About this exercise:
Everything below from the line with "Brazil, 2018 | 🏊 |" through the line with "Personal Website (None known)" must be retyped exactly, except the pictures.

Records supplied:
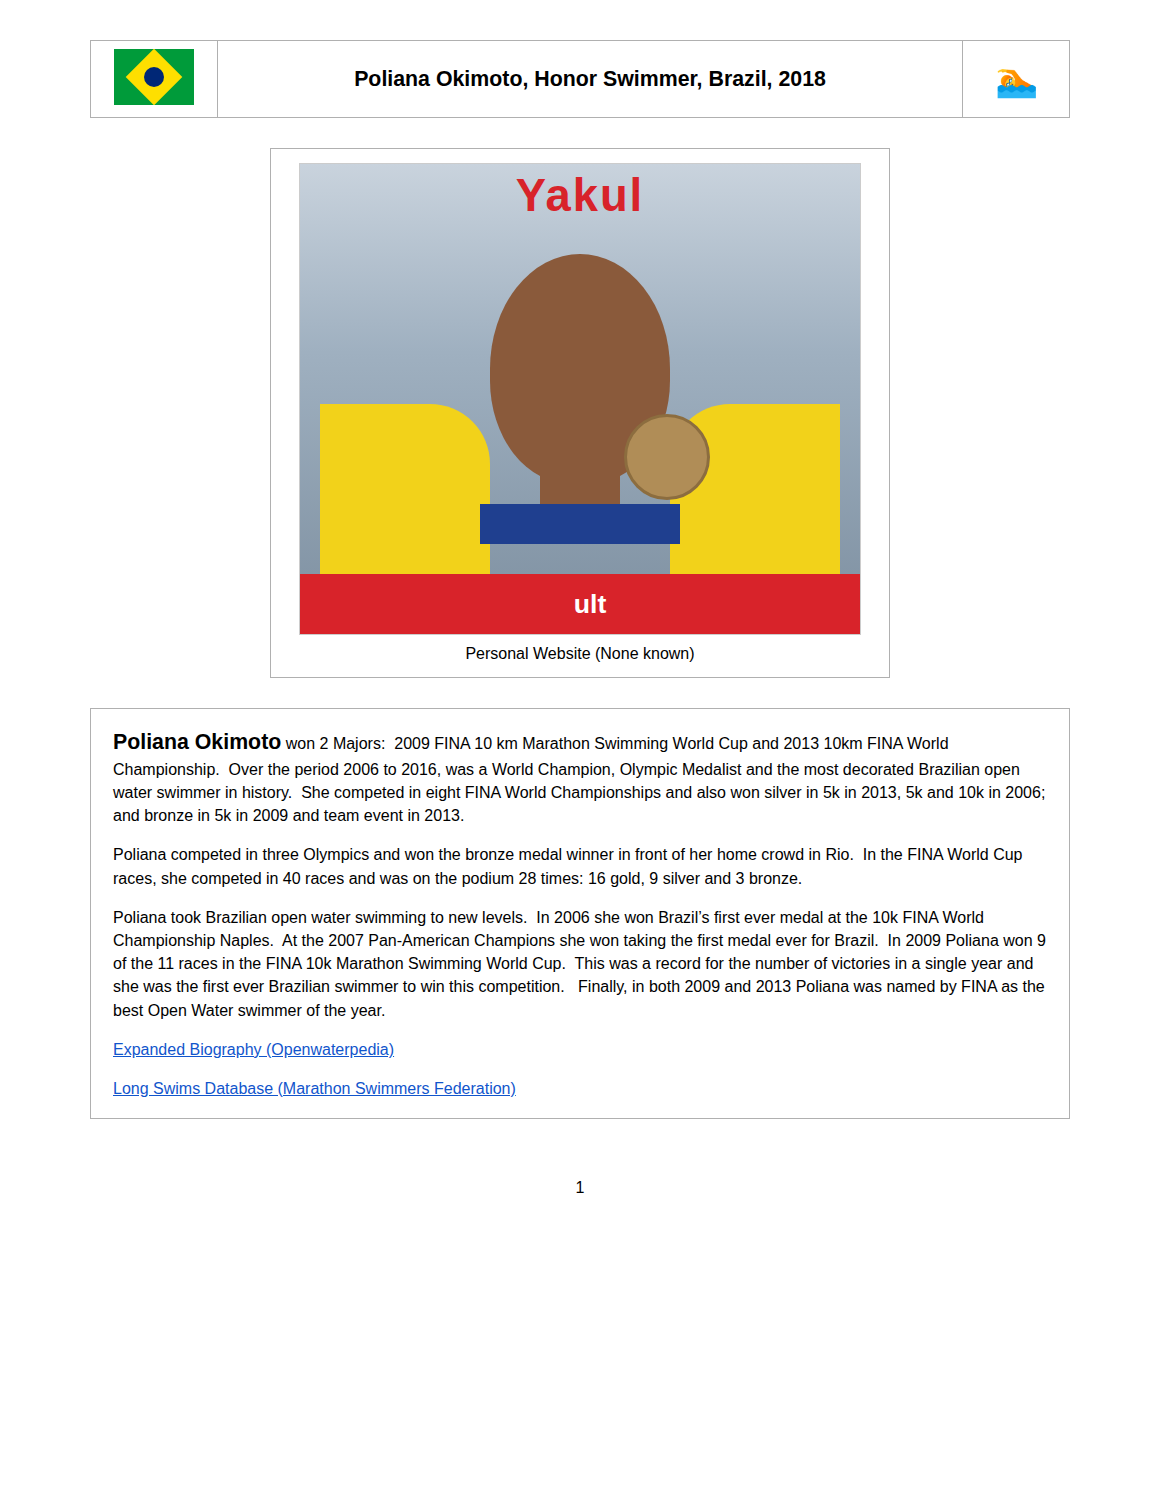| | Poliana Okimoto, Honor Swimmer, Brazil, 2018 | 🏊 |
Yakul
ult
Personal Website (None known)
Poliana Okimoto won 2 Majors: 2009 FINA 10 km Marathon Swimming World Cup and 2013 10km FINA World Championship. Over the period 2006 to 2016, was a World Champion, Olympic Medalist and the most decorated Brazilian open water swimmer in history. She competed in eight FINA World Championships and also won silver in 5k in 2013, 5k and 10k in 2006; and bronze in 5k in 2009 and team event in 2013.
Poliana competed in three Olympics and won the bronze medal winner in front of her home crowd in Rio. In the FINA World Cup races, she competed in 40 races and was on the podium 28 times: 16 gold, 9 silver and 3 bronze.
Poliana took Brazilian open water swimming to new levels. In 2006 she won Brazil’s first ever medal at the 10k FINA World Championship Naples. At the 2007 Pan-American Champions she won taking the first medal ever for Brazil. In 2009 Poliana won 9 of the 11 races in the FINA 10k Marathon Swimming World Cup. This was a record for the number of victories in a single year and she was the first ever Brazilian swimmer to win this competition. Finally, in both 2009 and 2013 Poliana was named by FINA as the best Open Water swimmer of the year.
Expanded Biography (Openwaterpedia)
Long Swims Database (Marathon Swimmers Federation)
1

...

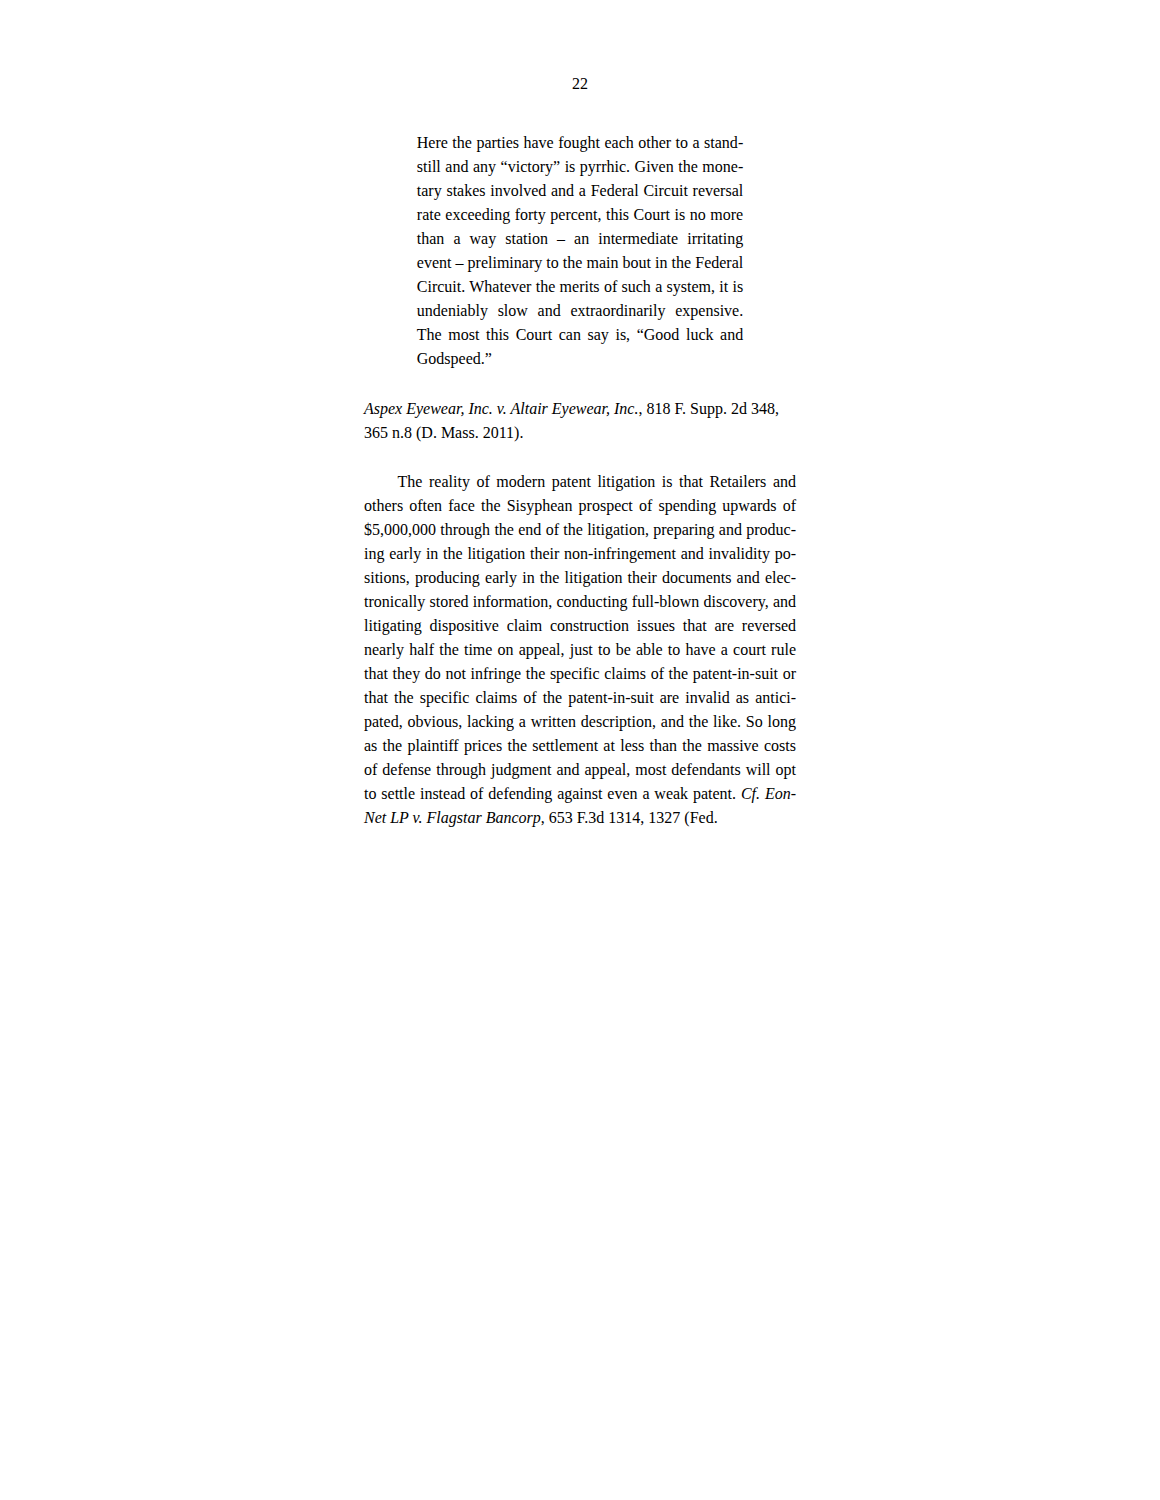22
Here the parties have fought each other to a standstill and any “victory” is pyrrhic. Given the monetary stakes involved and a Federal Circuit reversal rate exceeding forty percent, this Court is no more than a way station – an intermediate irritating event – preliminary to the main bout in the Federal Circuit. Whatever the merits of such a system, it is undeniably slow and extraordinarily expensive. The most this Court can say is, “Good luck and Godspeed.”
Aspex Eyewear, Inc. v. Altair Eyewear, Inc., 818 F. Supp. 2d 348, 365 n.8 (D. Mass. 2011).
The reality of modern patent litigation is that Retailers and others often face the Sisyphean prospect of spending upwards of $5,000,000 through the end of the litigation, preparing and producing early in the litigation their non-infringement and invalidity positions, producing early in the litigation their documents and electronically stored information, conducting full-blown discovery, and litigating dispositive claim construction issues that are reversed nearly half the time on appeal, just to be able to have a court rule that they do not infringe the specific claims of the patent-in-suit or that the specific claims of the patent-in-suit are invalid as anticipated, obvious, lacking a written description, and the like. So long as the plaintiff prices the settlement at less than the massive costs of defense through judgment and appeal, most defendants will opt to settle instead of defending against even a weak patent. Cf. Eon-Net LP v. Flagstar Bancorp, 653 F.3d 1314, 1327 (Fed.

Written solution:
| | Poliana Okimoto, Honor Swimmer, Brazil, 2018 | 🏊 |
Yakul
ult
Personal Website (None known)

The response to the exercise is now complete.